Graph 1. This graph was prepared on Jan 27 for Wuhan, China. It shows the growth of cases in Hubei province over the previous nine days. The blue line (actual cases) and the brown line (calculated cases) are right on top of each other. ‘Perfect’ exponential growth. Hubei had 830 cases on the day of lockdown/social distancing (the red arrow).

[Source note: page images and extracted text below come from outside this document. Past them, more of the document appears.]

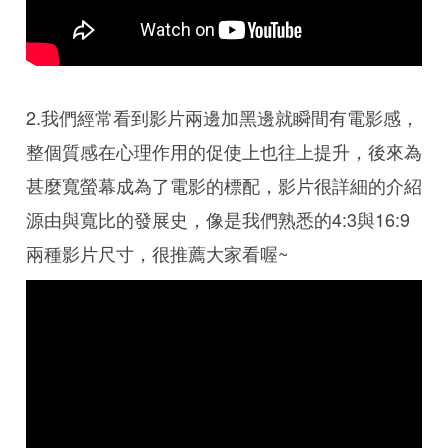
2.我們經常看到影片兩邊加黑邊就瞬間有電影感，
整個質感在心理作用的促使上也往上提升，後來為
甚麼寬螢幕成為了電影的標配，影片很詳細的介紹
源由與寬比的發展史，像是我們熟悉的4:3與16:9
兩種影片尺寸，很推薦大家看喔~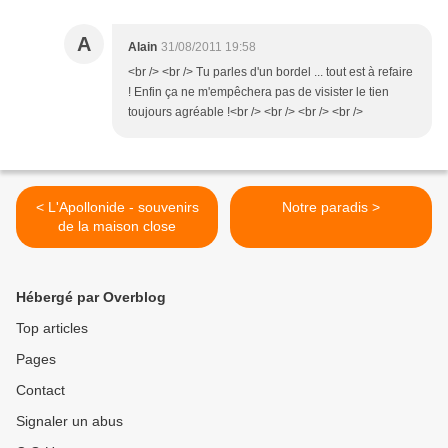
A
Alain
31/08/2011 19:58
<br /> <br /> Tu parles d'un bordel ... tout est à refaire
! Enfin ça ne m'empêchera pas de visister le tien
toujours agréable !<br /> <br /> <br /> <br />
< L'Apollonide - souvenirs
Notre paradis >
de la maison close
Hébergé par Overblog
Top articles
Pages
Contact
Signaler un abus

Graph 2. This is the same graph as graph 1 but extending the trend line into the future (the future as of Jan 27). The virus is infecting 2.5 people per infected person and can be asymptomatic for five to fourteen days. This projects that on Feb 14, 100% of the people in Hubei province would be infected. It also projects 185 million infected people on Feb 21! All 7.7 billion of us on the planet at the time I am writing this post.

Pure, unchecked exponential growth is a Biblical, Book of Revelations, Apocalypse-level event.

Graph 3. Reality in China. Black arrow, the start of lockdown and social distancing. The purple, dotted line is the daily new cases, showing the continued growth for 13 days in daily cases after the lockdown. The brown is cases under the care of the health care system. Blue is recovered cases and red is deaths.

The total cases in all of China as of today, Mar 11; 80,796 cases. As you can see, exponential growth completely ‘flopped over’ as I call these kinds of graphs. As of today, >99% of the over 11 million people living in Hubei province did NOT get infected. Analysis shows 84% of all cases in China were in this province, only 16% had spread before the lock down.

But some dangers lurk in this chart. The patients identified in brown: who is taking care of those patients and where are they? ICU beds, total hospital beds, number of respirators, number of doctors/nurses, etc. couldn’t handle this level of disease in the US.

Graph 4. The growth of cases in South Korea (SK). The arrow on Feb 20 is the day after the case load jumped from 20 to 104 in 24 hours, attributed to a church gathering. From that point on it was reported the ‘streets were empty.’ By the time it leveled off there were 67 cases for each one case on Feb 20.

I don’t have an official lockdown date for SK so this may be more US-like. Look around America; are the streets empty where you live or not?

An interesting metric: how long it has taken different countries to go from 100 cases to 1000 cases? The longer, the better

China, 5 days; South Korea, 6 days; Iran, 6 days; Italy, 7 days; France, 7.5 days; Germany, 7.5 days; US, 9 days.

Graph 5. The daily growth rate for ‘the outside China’ world is at 1.04 for the last 24 hours. It has averaged 1.10 over the last seven days. Remember, a growth rate of 1.1 is a doubling of cases in a week; 1.04, a doubling in 18 days.

Only two countries have seen exponential growth peak and tapper off, SK and China, and the day before they peaked they were above 1.1. Qualified good news as it is probably unfair to compare two closed systems/countries to the world, where we still have places at the beginning of the growth.

P.S. – When Taiwan closed all school for two weeks over a month ago, I recommended the same thing for the US. We have had 48 cases and 1 death, the lowest in China neighbors, as of this writing.

Caveat: all of this is subject to the ‘garbage in/garbage out’ principle. It is impossible to independently verify ANY of the data provided by these countries. Keep that in mind.

Steven Quay is the founder of Seattle-based Atossa Therapeutics Inc. (Nasdaq: ATOS), a clinical-stage biopharmaceutical company developing novel therapeutics and delivery methods for breast cancer and other breast conditions.

He received his M.D. and Ph.D. from The University of Michigan, was a postdoctoral fellow at MIT with Nobel Laureate H. Gobind Khorana, a resident at the Harvard-MGH Hospital, and was on the faculty of Stanford University School of Medicine. His contributions to medicine have been cited over 9,600 times. He has founded six startups, invented seven FDA-approved pharmaceuticals, and holds 87 US patents. Over 80 million people have benefited from the medicines he invented.

His current passion is the prevention of the two million yearly breast cancer cases worldwide.